Retype the rows word for word, from the row that contains "July 1 | Score: no" through the row that contains "Iceland (Tónlistinn) |", and leave out the pictures.

==== The records

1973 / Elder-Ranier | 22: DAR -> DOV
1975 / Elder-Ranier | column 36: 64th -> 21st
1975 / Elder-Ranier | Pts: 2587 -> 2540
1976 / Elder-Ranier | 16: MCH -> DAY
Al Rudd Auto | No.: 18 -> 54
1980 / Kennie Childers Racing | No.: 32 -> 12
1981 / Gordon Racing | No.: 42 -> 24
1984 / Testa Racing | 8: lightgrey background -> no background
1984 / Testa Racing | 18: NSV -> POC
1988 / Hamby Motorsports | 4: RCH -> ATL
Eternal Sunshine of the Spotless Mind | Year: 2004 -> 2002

========
==== The records

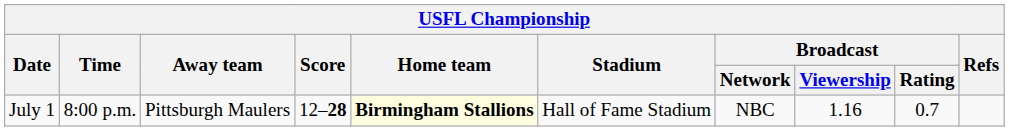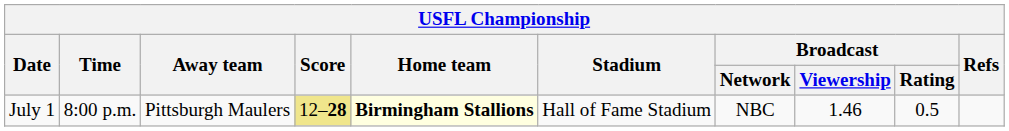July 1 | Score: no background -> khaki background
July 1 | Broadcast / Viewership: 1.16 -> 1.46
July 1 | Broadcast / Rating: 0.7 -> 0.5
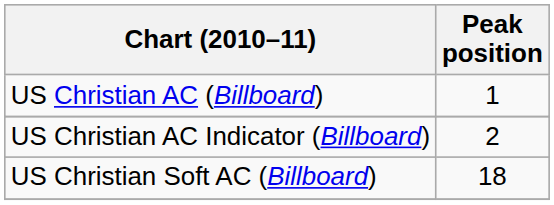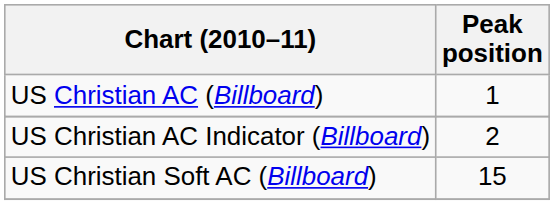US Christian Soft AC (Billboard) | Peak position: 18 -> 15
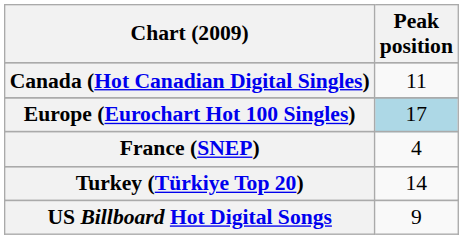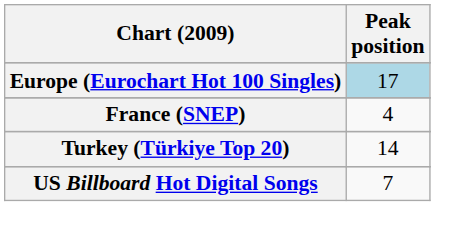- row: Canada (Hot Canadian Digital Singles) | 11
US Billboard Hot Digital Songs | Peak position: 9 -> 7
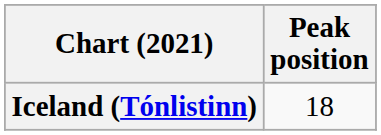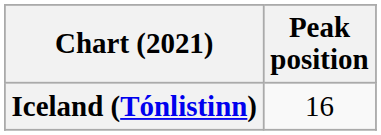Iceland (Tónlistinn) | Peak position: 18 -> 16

========

_Task output_.
July 1 | Score: no background -> khaki background
July 1 | Broadcast / Viewership: 1.16 -> 1.46
July 1 | Broadcast / Rating: 0.7 -> 0.5
US Christian Soft AC (Billboard) | Peak position: 18 -> 15
- row: Canada (Hot Canadian Digital Singles) | 11
US Billboard Hot Digital Songs | Peak position: 9 -> 7
Iceland (Tónlistinn) | Peak position: 18 -> 16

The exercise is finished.